There are many mortgage decisions that can use business rules or business rules and analytics in combination. Here are some examples.
Business rules have been used to implement underwriting for sub-prime products - often in conjunction with analytics. For instance, one such decision engine qualifies a loan for multiple products based on a seller’s guide or underwriting guideline consisting of about 5000 rules and a simple Fraud scorecard. It can accept a 1003 and credit information and can provide pre-approval or approval or referral decisions. These implementations also involve ability to associate stipulations/conditions in both numeric code and text. In addition, for each loan processed, it has the ability to report all associated rule failures and should supply the area that caused the failure and the data that would be required for a pass.
Business rules can be used to implement Pre-qualification decisions based on a smaller set of application data. These implementation’s enable Pre-Qualifications on a flow or a bulk basis. Only high-level underwriting guidelines are applied in general.
Business rules can be used to implement compliance rules of all kinds.
Business rules can be used to implement Pricing. Pricing is determined by a set of decisioning variables such as credit grade, LTV, doc-type, etc., Pricing decision also involved rate adjustments based on certain application data such as LTV, doc-type, etc.
Business rules, in the form of Blaze Advisor, have recently been selected by a large service provider with a large servicing market share to re-architect their servicing platform. First implementations are targeted for a 1Q2005 completion.

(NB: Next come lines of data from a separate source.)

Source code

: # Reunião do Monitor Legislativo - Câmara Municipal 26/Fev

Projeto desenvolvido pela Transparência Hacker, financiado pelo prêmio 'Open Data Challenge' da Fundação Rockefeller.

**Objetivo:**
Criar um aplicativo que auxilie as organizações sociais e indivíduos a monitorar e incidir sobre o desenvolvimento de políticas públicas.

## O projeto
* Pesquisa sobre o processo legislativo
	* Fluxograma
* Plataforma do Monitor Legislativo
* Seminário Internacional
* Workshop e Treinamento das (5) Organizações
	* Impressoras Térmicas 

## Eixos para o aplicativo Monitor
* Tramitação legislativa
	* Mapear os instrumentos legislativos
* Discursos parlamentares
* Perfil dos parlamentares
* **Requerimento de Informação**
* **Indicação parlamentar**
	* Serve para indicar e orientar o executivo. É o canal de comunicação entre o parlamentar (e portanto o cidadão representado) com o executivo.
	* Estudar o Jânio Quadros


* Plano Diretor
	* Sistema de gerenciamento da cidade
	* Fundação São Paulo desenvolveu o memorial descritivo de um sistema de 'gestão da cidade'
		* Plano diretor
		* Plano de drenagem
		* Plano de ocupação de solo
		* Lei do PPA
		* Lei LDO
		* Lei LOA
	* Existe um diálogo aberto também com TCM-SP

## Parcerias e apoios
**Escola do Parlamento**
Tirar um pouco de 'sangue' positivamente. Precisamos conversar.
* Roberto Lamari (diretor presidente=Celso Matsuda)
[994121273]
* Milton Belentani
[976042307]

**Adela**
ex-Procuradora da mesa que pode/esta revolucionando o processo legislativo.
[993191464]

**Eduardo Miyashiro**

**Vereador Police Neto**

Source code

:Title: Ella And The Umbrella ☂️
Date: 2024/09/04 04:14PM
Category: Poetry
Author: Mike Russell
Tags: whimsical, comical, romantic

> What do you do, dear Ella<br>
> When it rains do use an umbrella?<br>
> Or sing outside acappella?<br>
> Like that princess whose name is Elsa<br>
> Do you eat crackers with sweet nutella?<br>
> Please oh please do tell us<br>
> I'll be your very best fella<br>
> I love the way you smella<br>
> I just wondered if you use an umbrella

- Best execution decisions combining multiple individual underwriting decisions
An implementation of Blaze Advisor business rules has recently been started to automate secondary marketing functions including investor underwriting, pricing and bid pool creation based on best-execution.
- Credit analysis
As part of the underwriting implementation, credit information including attributes can be passed to a business rules decision engine to establish credit grade. Credit grade decision is based on credit analysis of credit attributes such as Minimum FICO, mortgage lates, foreclosure, bankruptcy, credit at application, consumer lates, debt/income, and streamlined rates. Again this combines business rules and analytics.